Families and couples strolled, joggers jogged, and assorted wheeled instruments moved around the edges of the water, but never owned it. Swan River was the province of  the wild life, and life, death, love and hostilities were played out here in full view.

A scene from an early spring:

The numbers of ducks and geese have increased, and there is constant flow of swimmers, drifters and those folding their heads into their wings for sleep while others keep watch. Pairs are seen more than not: the bright green or blue colored heads of the drakes are bobbing along, overseeing their hen, their mate, she of varying shades of browns. She is the one you hear, the “quack quack” we associate them with, far lighter then the heavier honking of the geese, and very different from the swans, who have yet to return.

Large groups are swimming around various parts, many by the bridges when humans are by, hoping for food.

Not all, though. The center of the body of the river is empty. By the West bank is a drake, green headed; by the East bank, a hen, a mottled light brown. Whatever signal is given, whatever the prompt, they both turn towards each other in unison. Their speed is matched at they swim towards each other, the echoes of their movements played out in the otherwise still waters. They meet almost exactly in the middle, a slow turn around each other. She vocalizes twice during this do-SE-do. With the sun reflecting around them, they swim off together, she in the lead, he watchful and close behind, as they join the larger groups to the north.

Two different viewings of the same scene:

(1) Lev sat in his apartment most days looking out the window; days when the weather was nice he’d sit on his terrace. After his wife died, his son tried to get him to move, but Lev had no need to move, yet. Knowing his father’s penchant for star gazing, Seth bought him a telescope years ago. Lev used it some nights, as was intended; during the daytime, he’d watch the river life when he could.

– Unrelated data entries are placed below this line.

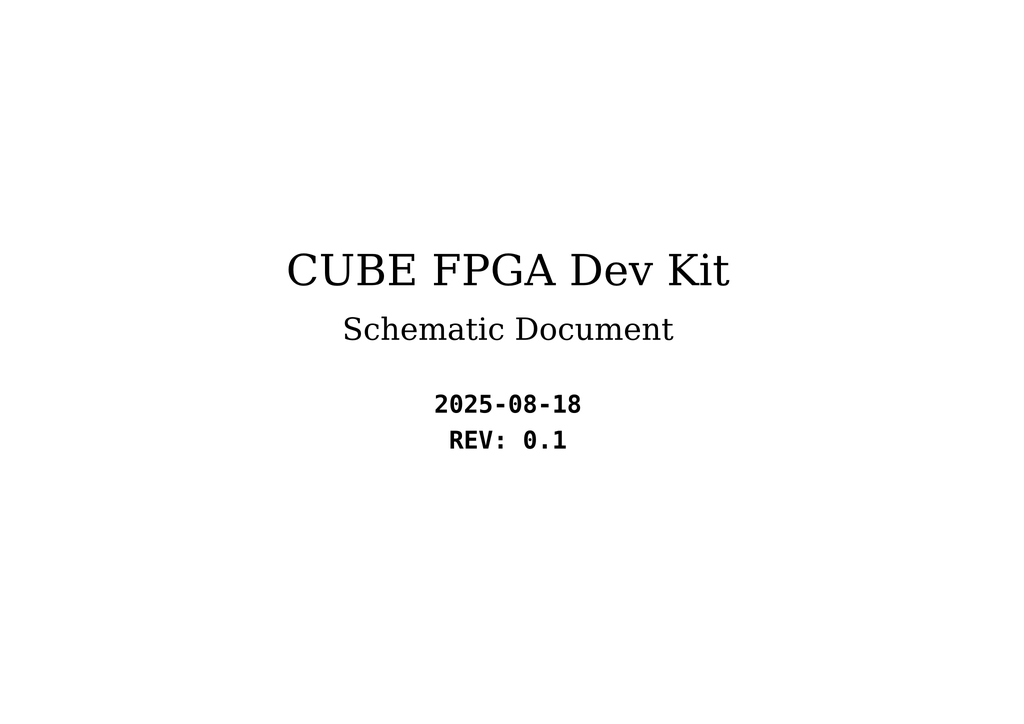
<source format=kicad_sch>
(kicad_sch
	(version 20250114)
	(generator "eeschema")
	(generator_version "9.0")
	(uuid "76c5a74b-68e9-432e-b83d-af6df3f9ddee")
	(paper "A4")
	(lib_symbols)
	(text "REV: 0.1"
		(exclude_from_sim no)
		(at 147.32 129.54 0)
		(effects
			(font
				(face "Courier New")
				(size 5.08 5.08)
				(bold yes)
				(color 0 0 0 1)
			)
		)
		(uuid "1e16dbf3-91af-41c3-b6e0-b4d7227c57a4")
	)
	(text "2025-08-18"
		(exclude_from_sim no)
		(at 147.32 119.126 0)
		(effects
			(font
				(face "Courier New")
				(size 5.08 5.08)
				(thickness 0.508)
				(bold yes)
				(color 0 0 0 1)
			)
		)
		(uuid "39e171c2-5e54-4663-a97c-18c8451ce486")
	)
	(text "CUBE FPGA Dev Kit"
		(exclude_from_sim no)
		(at 147.32 81.534 0)
		(effects
			(font
				(face "Times New Roman")
				(size 8.89 8.89)
				(color 0 0 0 1)
			)
		)
		(uuid "556492df-88b7-4faa-a694-628d9c649e78")
	)
	(text "Schematic Document\n"
		(exclude_from_sim no)
		(at 147.32 97.79 0)
		(effects
			(font
				(face "Times New Roman")
				(size 6.35 6.35)
				(color 0 0 0 1)
			)
		)
		(uuid "f549c3ee-9848-45cd-92a7-d34cbc0ff802")
	)
)

</source>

It happened that he was focused at the right time, witnessing the coming together on the water. Transfixed from start to finish, in what really amounted to not a lot of time, Lev was brought to tears. He brought his head away from the scope, sat back in his chair and closed his eyes. He felt it was just like that, with himself and Anna. Both survivors of the camps, set free but adrift after liberation, at almost opposite ends of a muddled land…yet, they found each other, and swam towards and around  together, until she died, a little more than two years ago.

Lev sat remembering, anguish mixed in with all of the happy memories they shared. After a time, he got up and went inside. Lev called Seth, asking if he would come over that evening. “Bring the family,” he asked.

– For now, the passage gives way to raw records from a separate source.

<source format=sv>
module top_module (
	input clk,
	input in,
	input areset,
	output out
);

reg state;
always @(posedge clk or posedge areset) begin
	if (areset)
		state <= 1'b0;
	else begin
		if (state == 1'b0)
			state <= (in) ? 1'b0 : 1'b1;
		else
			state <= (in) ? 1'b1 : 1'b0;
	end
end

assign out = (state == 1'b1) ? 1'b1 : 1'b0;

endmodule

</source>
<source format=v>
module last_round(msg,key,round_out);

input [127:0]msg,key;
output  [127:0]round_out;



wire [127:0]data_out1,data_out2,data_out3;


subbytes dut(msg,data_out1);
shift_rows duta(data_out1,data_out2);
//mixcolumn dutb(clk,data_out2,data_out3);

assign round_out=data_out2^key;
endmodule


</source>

(2) Amy was four years old and loved the park. She loved feeding the birds, chasing he birds (although repeatedly told not to), throwing sticks in the water, running and spending days like this with her mommy and daddy. They were holding hands while they watched her scamper, warning her when she got too close to an edge.

“Looky!” she called out, pointing, and the three of them stood transfixed, in their own ways, watching the ritual taking place before them.

Amy clapped her hands and yelled “YAY!” when the ducks swam away; she then did a little dance as she scampered along the path.

Stephen and Kattie, her parents, followed after, hugging each other, and both had wistful smiles plastered on their faces. They met up with Amy, who had scooted ahead, to the foot bridge. Amy was looking over the edge, on tippy toes, trying to find the pair of ducks among all the others milling about.

Stephen surprised them both, and himself (in all honesty), when he took Kattie’s hand and got down on one knee.

“Will you marry  me?” he asked, eyes twinkling.

 “We already are, silly.”

“I know. I’d do it again…will you marry me?”

“Say ‘YES’ Mommy” someone shouted.

She hesitated, heart skipping a beat. “Yes,” she finally said, and was swooped up in a hug/kiss by both her husband and her daughter.

Two quacks, among others, could be heard.